Latin American telecoms giant America Movil (AM) has reportedly called on the Organisation of Economic Cooperation and Development (OECD) to withdraw a report on the Mexican telecoms market, with the former claiming it contains a number of false conclusions. Dow Jones Newswires cites AM chief financial officer Carlos Garcia Moreno as saying: ‘We are asking them to withdraw it, and we would expect them to withdraw it.’
The development comes after the publication of the OECD’s report in January 2012, in which it was argued that the ‘dysfunctional Mexican telecommunication sector’ had cost consumers some USD129 billion between 2005 and 2009 as a result of high prices. Further, the report cited high prices and a lack of competition as two of the main reasons for low penetration rates in the country, with the OECD recommending that asymmetric regulations be introduced for some of the major operators.

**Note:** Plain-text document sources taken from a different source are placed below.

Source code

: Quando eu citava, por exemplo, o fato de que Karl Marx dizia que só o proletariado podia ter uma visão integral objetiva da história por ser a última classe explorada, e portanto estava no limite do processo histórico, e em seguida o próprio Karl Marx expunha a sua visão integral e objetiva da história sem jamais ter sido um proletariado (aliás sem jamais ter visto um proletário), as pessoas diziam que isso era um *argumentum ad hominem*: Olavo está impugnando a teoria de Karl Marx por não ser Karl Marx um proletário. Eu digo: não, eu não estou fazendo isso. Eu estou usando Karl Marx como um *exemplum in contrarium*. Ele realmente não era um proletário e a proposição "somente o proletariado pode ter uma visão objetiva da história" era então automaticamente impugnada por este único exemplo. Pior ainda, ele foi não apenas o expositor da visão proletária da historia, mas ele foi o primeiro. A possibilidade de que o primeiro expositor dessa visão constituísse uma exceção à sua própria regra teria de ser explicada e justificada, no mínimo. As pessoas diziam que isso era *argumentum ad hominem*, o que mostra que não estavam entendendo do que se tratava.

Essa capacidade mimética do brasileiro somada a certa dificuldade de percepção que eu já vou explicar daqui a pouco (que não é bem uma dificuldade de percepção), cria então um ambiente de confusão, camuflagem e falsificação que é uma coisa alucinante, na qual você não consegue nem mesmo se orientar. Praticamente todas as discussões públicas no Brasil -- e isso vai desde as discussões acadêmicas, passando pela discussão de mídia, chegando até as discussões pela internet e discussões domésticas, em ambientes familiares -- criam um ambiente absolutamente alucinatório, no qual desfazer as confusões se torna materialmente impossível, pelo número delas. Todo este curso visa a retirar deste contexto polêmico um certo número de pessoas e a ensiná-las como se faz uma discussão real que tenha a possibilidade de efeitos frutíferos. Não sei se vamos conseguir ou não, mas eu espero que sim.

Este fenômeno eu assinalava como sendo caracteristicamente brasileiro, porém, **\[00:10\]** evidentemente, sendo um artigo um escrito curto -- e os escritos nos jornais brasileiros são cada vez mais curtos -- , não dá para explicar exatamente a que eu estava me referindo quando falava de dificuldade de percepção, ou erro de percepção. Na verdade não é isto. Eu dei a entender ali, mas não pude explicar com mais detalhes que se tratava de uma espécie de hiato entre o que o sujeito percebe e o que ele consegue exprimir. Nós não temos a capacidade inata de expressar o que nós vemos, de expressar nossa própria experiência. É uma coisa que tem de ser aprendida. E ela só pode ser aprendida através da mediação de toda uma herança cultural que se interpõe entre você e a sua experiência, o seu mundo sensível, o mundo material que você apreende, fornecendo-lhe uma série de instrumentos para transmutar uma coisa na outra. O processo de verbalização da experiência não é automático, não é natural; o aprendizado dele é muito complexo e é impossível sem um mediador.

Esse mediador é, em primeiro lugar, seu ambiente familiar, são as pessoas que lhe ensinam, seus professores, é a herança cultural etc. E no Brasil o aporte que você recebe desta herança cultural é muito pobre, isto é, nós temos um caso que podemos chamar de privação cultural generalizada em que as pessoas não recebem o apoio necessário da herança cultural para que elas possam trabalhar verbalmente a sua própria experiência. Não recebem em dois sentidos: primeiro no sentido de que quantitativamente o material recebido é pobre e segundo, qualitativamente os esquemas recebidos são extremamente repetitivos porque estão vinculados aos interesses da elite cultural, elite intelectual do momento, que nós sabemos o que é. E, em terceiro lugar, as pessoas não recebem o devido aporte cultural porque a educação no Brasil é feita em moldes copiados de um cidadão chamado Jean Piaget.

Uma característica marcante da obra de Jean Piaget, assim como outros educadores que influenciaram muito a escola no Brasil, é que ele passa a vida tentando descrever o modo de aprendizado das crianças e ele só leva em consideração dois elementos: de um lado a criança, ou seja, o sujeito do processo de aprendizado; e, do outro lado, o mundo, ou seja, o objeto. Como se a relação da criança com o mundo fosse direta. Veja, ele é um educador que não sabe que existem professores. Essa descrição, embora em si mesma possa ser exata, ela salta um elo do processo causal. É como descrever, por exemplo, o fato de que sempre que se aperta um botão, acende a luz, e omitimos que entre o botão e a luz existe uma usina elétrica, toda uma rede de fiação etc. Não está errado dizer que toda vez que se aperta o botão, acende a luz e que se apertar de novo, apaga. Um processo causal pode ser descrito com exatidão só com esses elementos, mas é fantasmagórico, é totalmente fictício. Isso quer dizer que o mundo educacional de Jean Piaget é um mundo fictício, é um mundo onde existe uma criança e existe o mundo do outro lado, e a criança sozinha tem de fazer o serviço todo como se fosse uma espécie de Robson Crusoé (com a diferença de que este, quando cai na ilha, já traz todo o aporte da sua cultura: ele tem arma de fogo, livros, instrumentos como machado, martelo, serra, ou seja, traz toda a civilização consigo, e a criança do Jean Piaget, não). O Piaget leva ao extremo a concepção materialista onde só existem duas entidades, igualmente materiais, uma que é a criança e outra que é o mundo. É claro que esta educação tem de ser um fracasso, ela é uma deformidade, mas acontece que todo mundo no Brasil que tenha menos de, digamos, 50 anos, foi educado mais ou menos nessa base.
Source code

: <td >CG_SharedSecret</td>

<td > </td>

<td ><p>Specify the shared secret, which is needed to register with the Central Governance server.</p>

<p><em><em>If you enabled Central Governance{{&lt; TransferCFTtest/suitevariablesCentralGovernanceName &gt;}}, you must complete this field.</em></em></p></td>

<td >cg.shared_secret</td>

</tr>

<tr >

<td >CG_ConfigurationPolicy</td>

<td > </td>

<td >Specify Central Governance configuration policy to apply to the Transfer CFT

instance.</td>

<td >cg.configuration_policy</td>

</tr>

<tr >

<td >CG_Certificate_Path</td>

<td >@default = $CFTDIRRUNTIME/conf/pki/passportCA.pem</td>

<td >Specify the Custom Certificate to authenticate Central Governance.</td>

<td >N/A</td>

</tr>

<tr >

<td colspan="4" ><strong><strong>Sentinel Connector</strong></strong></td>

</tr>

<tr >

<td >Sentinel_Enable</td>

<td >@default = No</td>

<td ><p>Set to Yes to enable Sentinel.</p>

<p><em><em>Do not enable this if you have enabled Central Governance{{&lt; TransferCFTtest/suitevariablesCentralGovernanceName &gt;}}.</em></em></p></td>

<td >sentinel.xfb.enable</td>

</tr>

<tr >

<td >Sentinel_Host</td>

In response, AM commissioned two studies to rebut the OECD’s findings, and in a letter to the OECD Secretary-General Angel Gurria, AM CEO Daniel Hajj is understood to have argued that the alleged USD129 billion loss in consumer welfare was ‘entirely the result of the OECD’s improper manipulation of facts and flawed economic analysis’. AM executives, meanwhile, have also argued that the company was in effect excluded from the report process, with complaints that the OECD refused to provide the data used for its analysis.